Since he was such a huge part of my childhood, I felt instant sadness when I learned of Robin Williams’s death. But I couldn’t even mourn – that is, the way one mourns a stranger you only know through their art – because I just as quickly witnessed an exercise in stupidity over the issue of suicide. Todd Bridges has since deleted his tweet that suicide is a “selfish” act, but his lack of compassion for someone clearly suffering from pain unfamiliar to him is not lost on me. The same goes for FOX News’ Shepherd Smith, who echoed a similar sentiment on an even larger platform.

While reporting on Williams’s death, Shepherd spoke fondly of Williams’ work, only to soil the moment by adding “yet, something inside you is so horrible or you’re such a coward or whatever the reason that you decide that you have to end it. Robin Williams, at 63, did that today.”

Depression is real. Depression is painful. Depression has proven itself to have damaging consequences for those who long suffer from it. To describe Williams, who admittedly battled demons throughout his life and was suspected of suffering from bipolar disorder, as a coward is as callous as it is unjust.

Smith has since apologized, expressing, “To the core of my being, I regret it. It just came out of my mouth. And I’m so sorry. And to anyone and their families who see that, I am sorry.”

It’s a thoughtful apology for a thoughtless act, but it best serves as a reminder to all to adjusts our personal muzzles accordingly. Yes, tragedy can bring awareness to varying issues, though sometimes it’s best to know when to shut the hell up. Say, when you are not informed about a given issue, or worse, could give a less damn about said issue in question because you’re far too busy exploiting a cause to push your own agenda.

I don’t know what GOP Deputy Chair Chris Fields was thinking when he tweeted that if you liked Williams’s 80s work, you should vote for the candidate who would bring back Reagan’s 80s policies, but I hope many a ghost haunts this self-serving hack for the foreseeable future.

We don’t know what was going on in Robin Williams’s head, but if there’s anyone being cowardly and selfish with respect to his untimely death, it’s not the man who was suffering, but the aforementioned drowning in their own idiocies.

And speaking of idiocy, for the life of me, I do not understand why people go out of their way to target those who take a laissez-faire attitude towards most serious news until it’s completely inescapable, or in other cases, hits too close to home.

Like many, I find myself painfully distraught and ferociously angry about the execution of Michael Brown along with word that yet another unarmed Black man, 24-year-old Ezell Ford, was met with a similar fate as he was shot in the back three times by members of the LAPD. I get pissed about how Ferguson police officers have chosen to treat those protesting an obvious wrong – including pregnant protester Mikiesha Wickerson, who claims that she was thrown to the ground and mace by some of those very police officers. So like so many of you reading now, I have shared those frustrations online.

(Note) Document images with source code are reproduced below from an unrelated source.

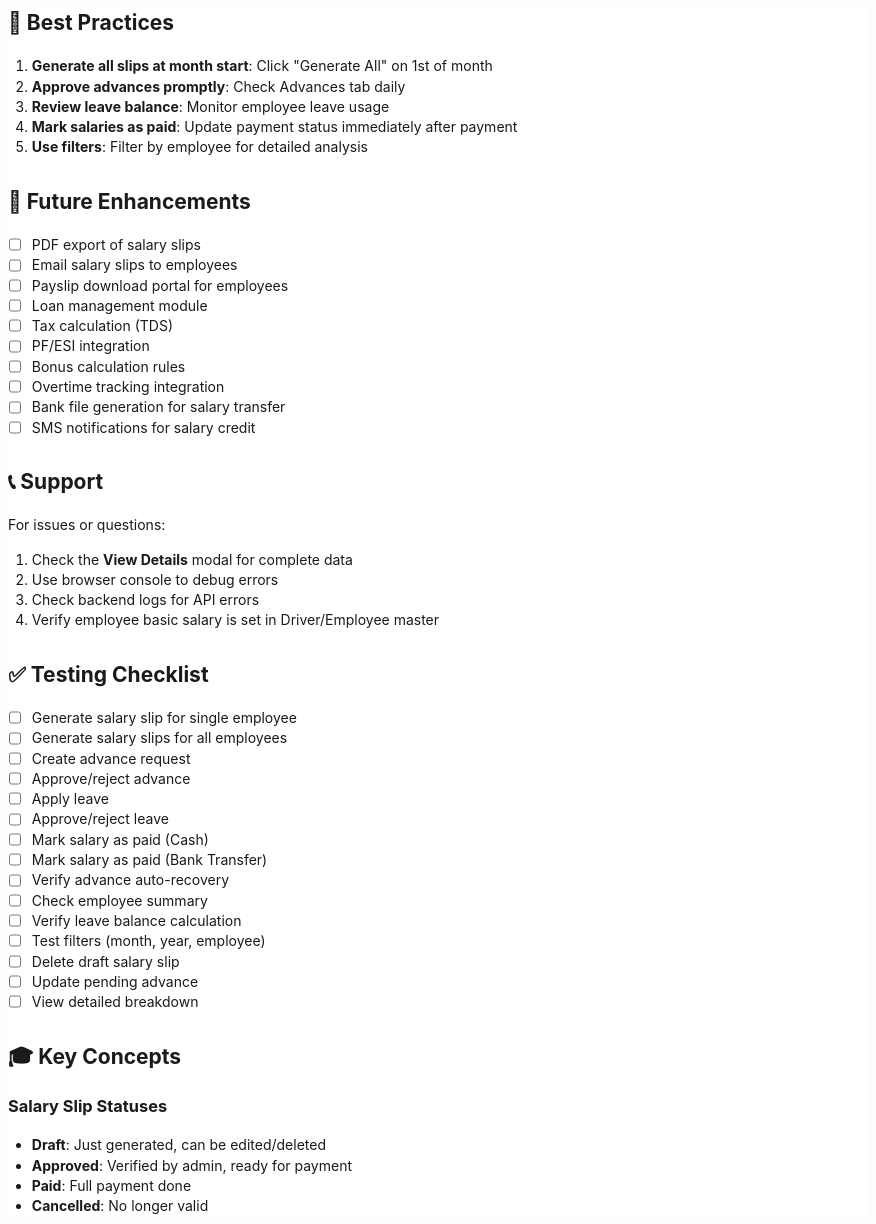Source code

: ## 🎯 Best Practices

1. **Generate all slips at month start**: Click "Generate All" on 1st of month
2. **Approve advances promptly**: Check Advances tab daily
3. **Review leave balance**: Monitor employee leave usage
4. **Mark salaries as paid**: Update payment status immediately after payment
5. **Use filters**: Filter by employee for detailed analysis

## 🔧 Future Enhancements

- [ ] PDF export of salary slips
- [ ] Email salary slips to employees
- [ ] Payslip download portal for employees
- [ ] Loan management module
- [ ] Tax calculation (TDS)
- [ ] PF/ESI integration
- [ ] Bonus calculation rules
- [ ] Overtime tracking integration
- [ ] Bank file generation for salary transfer
- [ ] SMS notifications for salary credit

## 📞 Support

For issues or questions:
1. Check the **View Details** modal for complete data
2. Use browser console to debug errors
3. Check backend logs for API errors
4. Verify employee basic salary is set in Driver/Employee master

## ✅ Testing Checklist

- [ ] Generate salary slip for single employee
- [ ] Generate salary slips for all employees
- [ ] Create advance request
- [ ] Approve/reject advance
- [ ] Apply leave
- [ ] Approve/reject leave
- [ ] Mark salary as paid (Cash)
- [ ] Mark salary as paid (Bank Transfer)
- [ ] Verify advance auto-recovery
- [ ] Check employee summary
- [ ] Verify leave balance calculation
- [ ] Test filters (month, year, employee)
- [ ] Delete draft salary slip
- [ ] Update pending advance
- [ ] View detailed breakdown

## 🎓 Key Concepts

### Salary Slip Statuses
- **Draft**: Just generated, can be edited/deleted
- **Approved**: Verified by admin, ready for payment
- **Paid**: Full payment done
- **Cancelled**: No longer valid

I’m well aware that there is truly no safe space anymore to vent, but one if there was one thing I could ask of other people, it would be to give each other a break.

What is the point in saying things like “Oh, now you care about Michael Brown, but what about the week before when someone else died?” or “You’ll be back on Beyoncé by next week. Meanwhile, I’ll still be out in the trenches.”

Yo, choke on the cookie you clearly want for being a little more informed about societal ills than others.

If you find that most people are not paying greater attention to the problems of the day, how is being condescending towards them the moment they do decide to pay attention especially helpful? If you’re really about “the cause” and awareness, don’t make stories about you and what you’re doing. Even if you feel that some only “suddenly” have interest in more serious matters, perhaps you might be a little less judgmental in the name of keeping them around.

It takes a very special type of fool to take tragedy and flip it into a rallying cry for some unreleased cause. Likewise, it takes a special brand of jackass to divert attention away from raising awareness for the sake of bolstering one’s self. The type of fool who makes you yell out expletives the second you catch wind of their antics. The sort of jackass who makes you wish you had the powers of Maleficent so that you could probably dispose of them in the name of all that is good and sensible.

I don’t have that power and what a pity that is ‘cause some of your brethren out there, for lack of better phrase, have got to get out the paint.